Caulking clean out door on chimney I've been doing this for a while. The thinking is if it sealed the cold 
air won't be pulled in. Do others do this?


----------



## granpajohn (Sep 2, 2008)

If you refer to an outside ash dump on masonry fireplace....
I sealed it with a closed cell foam weatherstrip, because the old thing is warped and wasn't mating well. Some previous owner tried to do something similar with ordinary mortar. Wasn't very good looking. 

Originally, I wanted to make sure insects and small animals stayed out. Now that I have the insert, I'm glad it's not as drafty. However, the thought did occur to me to open the outside air intake on the QF and let it suck combustion air through the ash dump. I was worried, however, that it would lead to a sooty odor, as well as cold air entering the house, and it would be hard to rectify after the fact.


----------



## budman (Sep 2, 2008)

Sealed mine with siilacone.


----------



## FN_9 (Sep 2, 2008)

Are you permanently sealing it?  I've been thinking about doing something about mine, but need access to clean out chimney.


----------



## johnsopi (Sep 2, 2008)

Just using painter caulk, so I unseal before the sweep gets there. I seal mine because I thought the cold outside would be sucked into the chimney cooling the smoke. Yes it is the outside ash cleanout door I'm talking about.


----------



## webbie (Sep 2, 2008)

Yeah, do it. Just about any caulk will do and can be removed - silicone, furnace cement, etc......just don't use phenoseal or epoxy or liquid nails......hard to remove!


----------



## Jfk4th (Sep 2, 2008)

I also sealed mine with a small roll of weatherstripping, I noticed the difference in the fire at my Dad's cabin right away.  I owe this to Mike at Englander Stove Works for the idea.


----------



## billb3 (Sep 2, 2008)

I had one that was just inches off the ground so it got a couple shovel fulls of mulch heaped up against it during the Winter and raked off in the Spring.
Can't say that it did much energy efficient-wise , that I could prove.  In theory ...


----------



## BrotherBart (Sep 3, 2008)

At the risk of not agreeing with the webmaster, don't use silicone. I did that one time and damn near needed dynamite to get that darn thing open again. Wrecked four box cutter blades to finally get it open.

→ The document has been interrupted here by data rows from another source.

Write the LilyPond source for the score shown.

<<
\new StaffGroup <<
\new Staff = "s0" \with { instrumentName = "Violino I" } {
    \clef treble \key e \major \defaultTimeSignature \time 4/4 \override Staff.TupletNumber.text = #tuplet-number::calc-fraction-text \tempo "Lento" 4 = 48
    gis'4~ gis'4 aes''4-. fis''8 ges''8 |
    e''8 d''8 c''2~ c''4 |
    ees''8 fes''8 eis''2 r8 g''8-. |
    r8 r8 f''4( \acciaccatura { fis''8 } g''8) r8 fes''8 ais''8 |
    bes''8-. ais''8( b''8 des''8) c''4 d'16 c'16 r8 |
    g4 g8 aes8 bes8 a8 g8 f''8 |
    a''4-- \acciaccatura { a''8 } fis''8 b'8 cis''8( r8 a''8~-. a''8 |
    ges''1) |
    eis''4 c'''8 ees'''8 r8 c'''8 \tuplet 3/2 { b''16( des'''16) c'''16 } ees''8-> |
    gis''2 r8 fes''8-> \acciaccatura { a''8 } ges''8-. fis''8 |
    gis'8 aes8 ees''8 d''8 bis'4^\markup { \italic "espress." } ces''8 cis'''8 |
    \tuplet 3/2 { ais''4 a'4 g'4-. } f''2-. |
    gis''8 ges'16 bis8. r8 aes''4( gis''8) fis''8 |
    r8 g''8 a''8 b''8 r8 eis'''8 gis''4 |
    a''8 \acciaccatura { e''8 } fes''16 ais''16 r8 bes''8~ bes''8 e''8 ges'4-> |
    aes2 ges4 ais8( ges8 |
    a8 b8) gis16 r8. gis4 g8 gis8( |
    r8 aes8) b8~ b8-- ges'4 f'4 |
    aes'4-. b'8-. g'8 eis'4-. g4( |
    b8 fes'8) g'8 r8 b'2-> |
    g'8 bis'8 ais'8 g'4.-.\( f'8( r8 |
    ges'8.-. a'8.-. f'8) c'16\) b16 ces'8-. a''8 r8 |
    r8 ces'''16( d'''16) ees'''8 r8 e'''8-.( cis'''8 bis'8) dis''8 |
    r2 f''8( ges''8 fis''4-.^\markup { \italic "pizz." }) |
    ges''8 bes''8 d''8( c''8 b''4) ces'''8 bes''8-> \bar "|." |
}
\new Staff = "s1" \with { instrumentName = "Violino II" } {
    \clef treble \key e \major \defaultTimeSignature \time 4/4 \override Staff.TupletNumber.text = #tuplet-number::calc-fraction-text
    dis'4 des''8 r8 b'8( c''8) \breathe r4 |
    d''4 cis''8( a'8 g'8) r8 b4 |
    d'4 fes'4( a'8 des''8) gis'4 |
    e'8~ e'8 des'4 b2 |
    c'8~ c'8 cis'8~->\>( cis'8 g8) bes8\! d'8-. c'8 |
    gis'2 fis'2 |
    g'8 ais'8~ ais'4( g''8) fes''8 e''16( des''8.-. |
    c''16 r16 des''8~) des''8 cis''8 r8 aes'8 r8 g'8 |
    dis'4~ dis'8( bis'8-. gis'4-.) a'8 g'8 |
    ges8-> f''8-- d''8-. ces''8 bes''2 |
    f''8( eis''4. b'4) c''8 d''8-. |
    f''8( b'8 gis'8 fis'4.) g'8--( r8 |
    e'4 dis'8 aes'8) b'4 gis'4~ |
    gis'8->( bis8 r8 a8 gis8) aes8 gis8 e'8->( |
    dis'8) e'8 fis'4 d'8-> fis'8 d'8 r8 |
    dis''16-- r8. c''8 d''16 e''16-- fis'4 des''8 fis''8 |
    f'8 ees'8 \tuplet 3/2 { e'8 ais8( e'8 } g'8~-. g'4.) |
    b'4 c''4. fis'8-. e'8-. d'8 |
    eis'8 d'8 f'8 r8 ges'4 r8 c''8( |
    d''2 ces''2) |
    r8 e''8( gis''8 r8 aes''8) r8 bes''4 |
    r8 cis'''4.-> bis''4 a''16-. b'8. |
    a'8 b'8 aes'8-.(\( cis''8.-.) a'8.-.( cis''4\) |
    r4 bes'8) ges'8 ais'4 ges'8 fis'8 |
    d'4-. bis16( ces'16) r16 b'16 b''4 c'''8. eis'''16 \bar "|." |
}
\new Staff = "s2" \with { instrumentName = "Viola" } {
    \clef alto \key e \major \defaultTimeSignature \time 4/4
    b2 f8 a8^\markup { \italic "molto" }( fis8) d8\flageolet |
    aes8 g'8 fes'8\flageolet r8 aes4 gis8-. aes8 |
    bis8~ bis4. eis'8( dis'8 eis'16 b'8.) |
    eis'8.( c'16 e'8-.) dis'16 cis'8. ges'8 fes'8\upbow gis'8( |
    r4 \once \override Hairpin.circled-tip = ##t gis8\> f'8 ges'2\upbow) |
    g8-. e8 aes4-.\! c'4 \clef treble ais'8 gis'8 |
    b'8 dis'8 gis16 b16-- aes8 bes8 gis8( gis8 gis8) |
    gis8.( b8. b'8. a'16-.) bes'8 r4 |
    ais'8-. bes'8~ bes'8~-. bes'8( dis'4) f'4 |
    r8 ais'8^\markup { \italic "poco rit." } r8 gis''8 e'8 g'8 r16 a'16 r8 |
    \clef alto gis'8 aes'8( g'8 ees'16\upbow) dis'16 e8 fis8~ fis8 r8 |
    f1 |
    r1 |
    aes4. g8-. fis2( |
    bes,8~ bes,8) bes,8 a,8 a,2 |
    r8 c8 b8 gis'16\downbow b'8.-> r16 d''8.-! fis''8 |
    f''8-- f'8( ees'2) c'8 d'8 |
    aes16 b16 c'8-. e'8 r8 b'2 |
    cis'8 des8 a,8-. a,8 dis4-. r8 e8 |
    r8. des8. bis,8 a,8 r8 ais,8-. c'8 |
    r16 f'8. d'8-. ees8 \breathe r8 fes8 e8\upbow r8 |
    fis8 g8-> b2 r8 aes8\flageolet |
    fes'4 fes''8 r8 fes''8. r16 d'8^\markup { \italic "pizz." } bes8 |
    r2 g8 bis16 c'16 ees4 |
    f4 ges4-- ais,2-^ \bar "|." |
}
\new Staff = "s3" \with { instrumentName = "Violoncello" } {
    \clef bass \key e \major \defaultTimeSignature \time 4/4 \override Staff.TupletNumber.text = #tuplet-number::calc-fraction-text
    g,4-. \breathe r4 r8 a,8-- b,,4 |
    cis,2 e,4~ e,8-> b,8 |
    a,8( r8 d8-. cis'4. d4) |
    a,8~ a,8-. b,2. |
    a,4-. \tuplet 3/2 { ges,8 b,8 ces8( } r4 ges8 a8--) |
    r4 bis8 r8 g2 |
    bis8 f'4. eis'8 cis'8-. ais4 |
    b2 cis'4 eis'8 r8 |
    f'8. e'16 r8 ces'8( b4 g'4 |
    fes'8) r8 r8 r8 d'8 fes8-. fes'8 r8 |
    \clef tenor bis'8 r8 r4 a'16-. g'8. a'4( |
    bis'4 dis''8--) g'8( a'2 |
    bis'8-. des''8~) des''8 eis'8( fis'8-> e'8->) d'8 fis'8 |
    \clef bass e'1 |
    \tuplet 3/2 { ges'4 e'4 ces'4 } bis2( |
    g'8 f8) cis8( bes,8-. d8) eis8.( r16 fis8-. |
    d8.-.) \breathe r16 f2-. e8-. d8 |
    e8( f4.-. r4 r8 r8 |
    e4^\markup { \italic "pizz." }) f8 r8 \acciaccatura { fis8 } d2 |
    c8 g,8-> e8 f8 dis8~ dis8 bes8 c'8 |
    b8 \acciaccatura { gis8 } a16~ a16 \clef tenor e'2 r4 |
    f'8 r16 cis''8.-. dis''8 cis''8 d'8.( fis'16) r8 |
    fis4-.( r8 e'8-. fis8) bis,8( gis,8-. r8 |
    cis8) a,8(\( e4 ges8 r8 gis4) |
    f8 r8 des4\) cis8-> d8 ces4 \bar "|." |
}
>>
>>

After that I just packed the bottom flue tile with insulation since it is three feet below the liner turn into the thimble.


----------



## EatenByLimestone (Sep 3, 2008)

I seal it.  With regular old caulk.

Matt and boring that way...


----------



## stoveguy2esw (Sep 3, 2008)

a sealed clean out door can make a huge difference with an EPA type unit, they are naturally resistant to draw by nature. this can cause more air to be pulled through leaking cleanouts because of lesser resistance to the draw of the flue. this is air that rightly should be pulled through the stove but is not for that reason. another thing to think about is that this is COLD AIR which cools the flue on top of the lost pull through the stove. 

i recommend using sealed cell foam or similar (the stuff you shut in your windows to seal leaks there is perfect in most cases) oh , and thanks for the plug JFK


----------